Israel Needs a Restored Labor Party

In order to restore Labor to the days of old, Yachimovich has to demonstrate that she has an appetite for leadership, an ability to win.

Although the world sees us as duplicates of Samson, we're actually a fearful nation. "The whole world is against us," is not only a popular song but a precise description of our situation. "In every generation they rise up to exterminate us," we sing on Seder night. When Defense Minister Ehud Barak predicts "only" 500 dead in a war between us and Iran, Yaron London writes in the daily Yedioth Ahronoth that, because he lives in a high-rise building, he sees himself as a target.

Defense ministers have a tendency to look at threats against human life through the binoculars of statistics. I remember a meeting of Haaretz's editorial staff with the arrogant Moshe Dayan during his great days as defense minister. At the time, the newspapers were full of headlines about the Scud missiles with 500 kg warheads that Syria had received from the Soviet Union. Annoyed by the participants' oppressive questions, he replied with typical Dayan sangfroid: "The Scud is nothing more than a very inaccurate bomb. They'll aim at the General Staff and that will destroy Yoel Marcus' house. That will not decide the war." I didn't find that funny.

A few years later in 1973, when the Yom Kippur War broke out, Moshe Dayan was the man who muttered, with a long face, that we were on the brink of the destruction of the Third Temple.

Now we are again possibly on the brink of war, and this time at the initiative of the government and the extreme right-wing leadership that dominates it. Senior ranked American envoys - from the secretary of defense to the head of the joint chiefs of staff - are coming in the name of President Barack Obama, to warn us against an independent military initiative against Iran. And while Ehud Barak himself travels to and from Washington, leading Israelis in key positions - or formerly in such positions - are warning that this war is out of our league.

But this entire introduction serves only to raise the question: "Where are you, Shelly?"

Shelly Yachimovich. The woman who, as an opinionated journalist and interviewer, lambasted great leaders with pointed questions. Yet now, when she is the head of Labor - the party of David Ben-Gurion - her biting criticism and her practicality have disappeared.

Her election as leader of Labor seems to have paralyzed her.
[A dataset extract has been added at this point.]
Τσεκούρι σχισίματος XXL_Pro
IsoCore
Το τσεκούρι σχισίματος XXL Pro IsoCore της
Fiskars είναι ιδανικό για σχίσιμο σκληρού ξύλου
True, the glorious Labor Party of old is now a party of just eight seats, but Ehud Barak - Netanyahu's "spin doctor," who scatters threats throughout the entire world - has five seats at most, with the support of the extreme right. The fathers of Labor would probably turn over in their graves if they knew what was happening to the party born of the historic Mapai.

The opinion polls during this crucial period indicate that the election of Yachimovich doubled the potential strength of Labor. The problem is that Shelly doesn't dare to present herself as an alternative prime minister on behalf of the peace camp. She makes do with an attempt to hitch a ride on the social protest, and even on this subject I don't hear her saying: "When I am prime minister I will ..." do such and such.

Anyone who wants to give Netanyahu a fight has to have a "killer instinct," and the passion to replace him and his extremist party at all costs. Anyone who enters politics has to be hungry to rule the state and to instill confidence in the country on matters of life and death, rather than dealing with the price of cottage cheese.

It's amazing that we haven't heard Shelly - who as a journalist used to produce pearls of wisdom - say anything about Bibi Netanyahu's conduct on the subject of peace. Nor has she said a word about his despicable personal conduct toward the people working in his bureau, such as Yoaz Hendel, who wanted what was best for Bibi when they complained to the attorney general about Natan Eshel's alleged harassment of a colleague.

Shelly's silence on diplomatic and security matters is liable to arouse suspicion in those who don't really like her, that perhaps she has no viewpoint. Or that, God forbid, she thinks like Netanyahu. Because of Likud, the Jewish people are in denial. They think, like Bibi and Barak, that we have no partner to a peace agreement, and that the words in Netanyahu's Bar-Ilan speech about a two-state solution should satisfy the Palestinian aspirations for statehood.

In order to restore Labor to the days of old, Shelly Yachimovich has to demonstrate that she does have an appetite for leadership as well as the ability to win. And, above all, to warn the nation repeatedly that Likud, and only Likud, is dragging us into a disaster.